We are not able to communicate at all with Dad, and this concerns me.
This woman has told my father numerous lies, and I am very troubled that she may be stealing money from him. Any thoughts or advice?
— Worried in Oregon
Dear Worried: I agree that any time a romance takes place at top speed and then quickly becomes the cause of family estrangement is cause for worry. So-called “romance scams” are on the rise, and the elderly are vulnerable. One might assume that an elderly woman might not perpetrate a romance scam, and yet — why not? You might investigate this woman’s background.
You don’t mention your father’s health, and at this point you might not be aware of any health concerns because you have not had access to him, but he might be experiencing cognitive decline or other health problems that render him more vulnerable to her control.
In your state (Oregon) you can call to report your concerns about an adult being isolated or abused: 1-855-503-SAFE (7233). This is a statewide hotline to report abuse or neglect and the call goes to the Department of Human Services.
You could also contact your local Area Agency on Aging (AAA) to speak with a case worker to see if they can conduct a wellness check at your father’s home.
Dear Amy: My ex from over 40 years ago died last week.
I am 79 and I have a 50-year-old daughter with my ex.
The ex named his other two children as beneficiaries on his life insurance. He did not name my daughter as a beneficiary.
My ex and I were never married, but he did marry the mother of his other two children.
My daughter is hurt by this omission.
He was a troubled man with substance abuse issues.
I provided my daughter with a beautiful life. She is a successful person with a master’s degree and is well liked by everyone who knows her.
I say that we should not attend his funeral.
Do you think that we should attend, or should we provide the ultimate snub to him, as he doesn’t deserve our presence at this funeral?
What say you?
— Upset Ex
Dear Upset: I say that this decision should not in any way be in your hands.
Your daughter is a 50-year-old woman who has the responsibility to make this choice on her own.

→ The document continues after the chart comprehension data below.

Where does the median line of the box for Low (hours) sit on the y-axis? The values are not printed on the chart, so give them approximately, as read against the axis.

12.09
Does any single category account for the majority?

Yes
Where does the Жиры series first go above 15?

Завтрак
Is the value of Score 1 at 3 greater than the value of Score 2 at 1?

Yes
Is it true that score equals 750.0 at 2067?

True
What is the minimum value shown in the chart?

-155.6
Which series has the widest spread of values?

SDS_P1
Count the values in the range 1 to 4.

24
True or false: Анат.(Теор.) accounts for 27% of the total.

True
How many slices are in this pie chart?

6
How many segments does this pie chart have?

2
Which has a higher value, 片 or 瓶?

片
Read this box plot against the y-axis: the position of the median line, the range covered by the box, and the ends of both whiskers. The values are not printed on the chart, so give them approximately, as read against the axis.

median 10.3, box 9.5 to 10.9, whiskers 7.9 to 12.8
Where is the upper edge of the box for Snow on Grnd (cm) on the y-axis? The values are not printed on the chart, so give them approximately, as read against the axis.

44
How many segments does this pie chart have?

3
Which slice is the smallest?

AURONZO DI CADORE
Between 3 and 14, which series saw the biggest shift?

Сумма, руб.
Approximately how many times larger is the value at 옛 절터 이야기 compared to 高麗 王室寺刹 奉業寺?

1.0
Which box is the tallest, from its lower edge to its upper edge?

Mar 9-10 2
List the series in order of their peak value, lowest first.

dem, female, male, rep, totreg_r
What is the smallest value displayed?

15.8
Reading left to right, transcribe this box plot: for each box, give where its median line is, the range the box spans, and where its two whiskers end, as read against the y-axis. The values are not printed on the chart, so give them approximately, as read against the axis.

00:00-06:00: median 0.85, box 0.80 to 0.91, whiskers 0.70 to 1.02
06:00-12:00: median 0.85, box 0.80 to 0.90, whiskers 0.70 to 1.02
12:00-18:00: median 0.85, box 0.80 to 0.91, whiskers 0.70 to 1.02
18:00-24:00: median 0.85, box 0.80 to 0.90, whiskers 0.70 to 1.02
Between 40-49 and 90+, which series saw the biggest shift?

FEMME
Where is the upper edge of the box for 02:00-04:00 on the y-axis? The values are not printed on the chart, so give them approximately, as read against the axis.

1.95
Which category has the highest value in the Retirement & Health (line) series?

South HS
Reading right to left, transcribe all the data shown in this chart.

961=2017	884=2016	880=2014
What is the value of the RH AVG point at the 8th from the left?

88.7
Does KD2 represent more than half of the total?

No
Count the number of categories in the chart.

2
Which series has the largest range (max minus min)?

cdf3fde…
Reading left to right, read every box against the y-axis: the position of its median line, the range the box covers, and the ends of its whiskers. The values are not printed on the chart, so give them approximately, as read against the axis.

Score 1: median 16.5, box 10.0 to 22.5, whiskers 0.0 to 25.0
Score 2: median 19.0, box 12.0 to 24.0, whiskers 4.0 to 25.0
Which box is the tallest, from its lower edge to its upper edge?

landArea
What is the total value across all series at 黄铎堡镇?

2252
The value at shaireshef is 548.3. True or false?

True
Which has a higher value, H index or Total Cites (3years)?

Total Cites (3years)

You don’t mention anything about what kind of relationship she had with her father.
Generally, I do believe that attending a memorial service can help to heal even a complicated emotional connection. It is important to formally say goodbye — even if what you are saying goodbye to is a challenging part of your own fractured history.
Your only job here is to encourage your daughter to make the choice that serves her the best, and to support her choice. Attending this funeral will not erase her wounded feelings. But egging her on to retaliate will not erase her wounded feelings, either — in fact, I believe that an attempt to punish her father (even symbolically) could backfire and amplify her sadness and anger.
Furthermore — given your relationship with and attitude toward the deceased — I’m wondering why your presence at this service is even in play. Regardless of what your daughter decides to do, unless she expressly asks you to attend in order to support her, you should definitely stay home.
Dear Amy: I kindly disagree with your response to “Big Tipper.”
While 18 percent to 20 percent has generally been considered the appropriate amount for sit-down service, that same amount should not be considered appropriate for take-out orders, where people do much less service and take less time.
I also feel badgered and scrutinized when the credit card machine is thrust at me with the only easy options for tipping boldly labeled: 18 percent, 20 percent, 25 percent.
I generally tip roughly 10 percent for to-go orders. Even post-COVID.
— Obstinate in Oregon
Dear Obstinate: I understand the pressure to tip on the automated credit card reader, but one option is also “no tip.”